Top of Dataset records

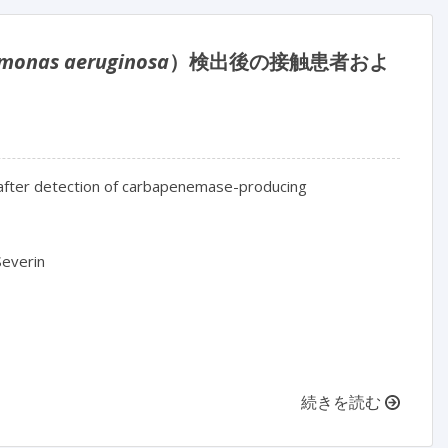
monas aeruginosa
）検出後の接触患者およ
Outbreak investigations of contact patients and the hospital environment after detection of carbapenemase-producing 
Severin

続きを読む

Bottom of Dataset records

_Problem statement_: Reproduce all of the entries above word for word, but leave out their pictures.

_Solution for this problem_:
monas aeruginosa
）検出後の接触患者およ
Outbreak investigations of contact patients and the hospital environment after detection of carbapenemase-producing 
Severin

続きを読む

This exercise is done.